Zabi provides a http and websocket client that can be used to interact with the json rpc endpoint. Currently it supports around 95% of all available RPC method with the goal of reaching 100%.

The http and websocket client do not mirror 100% in terms of their methods. So depending on what you want to achieve you can use one or the other.

The websocket client will run the read loop in a seperate thread. Both of these clients support debug logging for you to better understand possible errors in case they happen.

RPC request will return an RPCResponse type that is essentially a json parsed value. The caller now owns the memory and it no longer the job of the rpc client to manage that memory. You can still use an ArenaAllocator if you want to mimic the previous behaviour or use a previous version of zabi.
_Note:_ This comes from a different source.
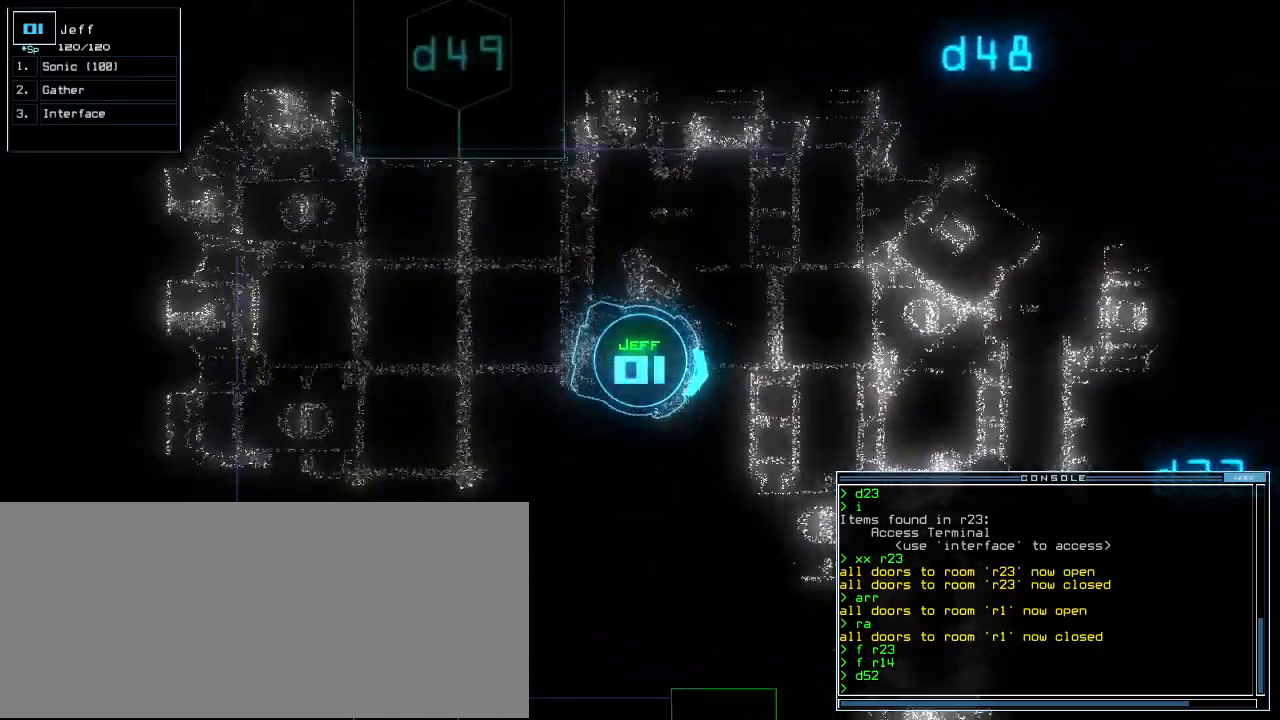
{"keys": ["up"], "events": []}
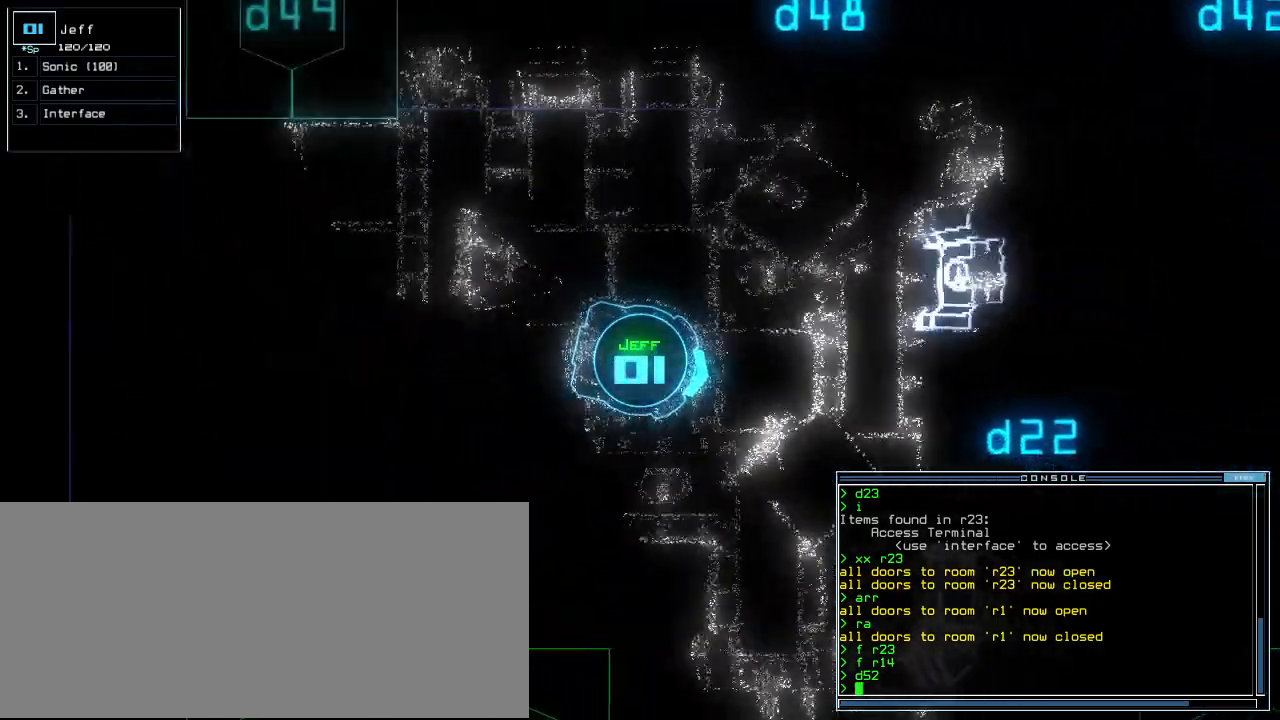
{"keys": [], "events": [[146, "c", "down"], [188, "c", "up"], [250, "c", "down"], [354, "c", "up"], [354, "return", "down"], [458, "return", "up"], [500, "up", "up"]]}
Zabi also support custom client for the op-stack that follow this same principle.

Usage

Depending on the type of client you want to init a set of seperate options are available.

Http client

const InitOptions = struct {
    /// Allocator used to manage the memory arena.
    allocator: Allocator,
    /// The uri used to connect to the endpoint.
    uri: std.Uri,
    /// The base fee multiplier used to estimate the gas fees in a transaction
    base_fee_multiplier: f64 = 1.2,
    /// The client chainId.
    chain_id: ?Chains = null,
    /// The interval to retry the request. This will get multiplied in ns_per_ms.
    pooling_interval: u64 = 2_000,
    /// Retry count for failed requests.
    retries: u8 = 5,
    /// Uri of the target server
    uri: std.Uri,
};

Websocket Client

const InitOptions = struct {
    /// Allocator to use to create the ChildProcess and other allocations
    allocator: Allocator,
    /// The uri used to connect to the endpoint.
    uri: std.Uri,
    /// The client chainId.
    chain_id: ?Chains = null,
    /// Callback function for when the connection is closed.
    onClose: ?*const fn () void = null,
    /// Callback function for everytime an event is parsed.
    onEvent: ?*const fn (args: EthereumEvents) anyerror!void = null,
    /// Callback function for everytime an error is caught.
    onError: ?*const fn (args: []const u8) anyerror!void = null,
    /// Retry count for failed connections to the server.
    retries: u8 = 5,
    /// The interval to retry the connection. This will get multiplied in ns_per_ms.
    pooling_interval: u64 = 2_000,
    /// The base fee multiplier used to estimate the gas fees in a transaction
    base_fee_multiplier: f64 = 1.2,
};

IPC Client

const InitOptions = struct {
    /// Allocator to use to create the ChildProcess and other allocations
    allocator: Allocator,
    /// The path to the ipc file.
    path: []const u8,
    /// The client chainId.
    chain_id: ?Chains = null,
    /// Callback function for when the connection is closed.
    onClose: ?*const fn () void = null,
    /// Callback function for everytime an event is parsed.
    onEvent: ?*const fn (args: EthereumEvents) anyerror!void = null,
    /// Callback function for everytime an error is caught.
    onError: ?*const fn (args: []const u8) anyerror!void = null,
    /// Retry count for failed connections to the server.
    retries: u8 = 5,
    /// The interval to retry the connection. This will get multiplied in ns_per_ms.
    pooling_interval: u64 = 2_000,
    /// The base fee multiplier used to estimate the gas fees in a transaction
    base_fee_multiplier: f64 = 1.2,
};

The client json parse all messages that the RPC client sends. So you will only interact with the result values of the RPC response.
This also includes the error messages. In those case they will be converted to zig errors that can be handled.

Example

http.zig
const uri = try std.Uri.parse("http://localhost:8545/");
var client: PubClient = undefined;
defer client.deinit();
try client.init(.{ .allocator = std.testing.allocator, .uri = uri });
 
const block_req = try pub_client.getBlockNumber();
defer block_req.deinit();

You can take look at our current tests to have a better grasp on using the clients.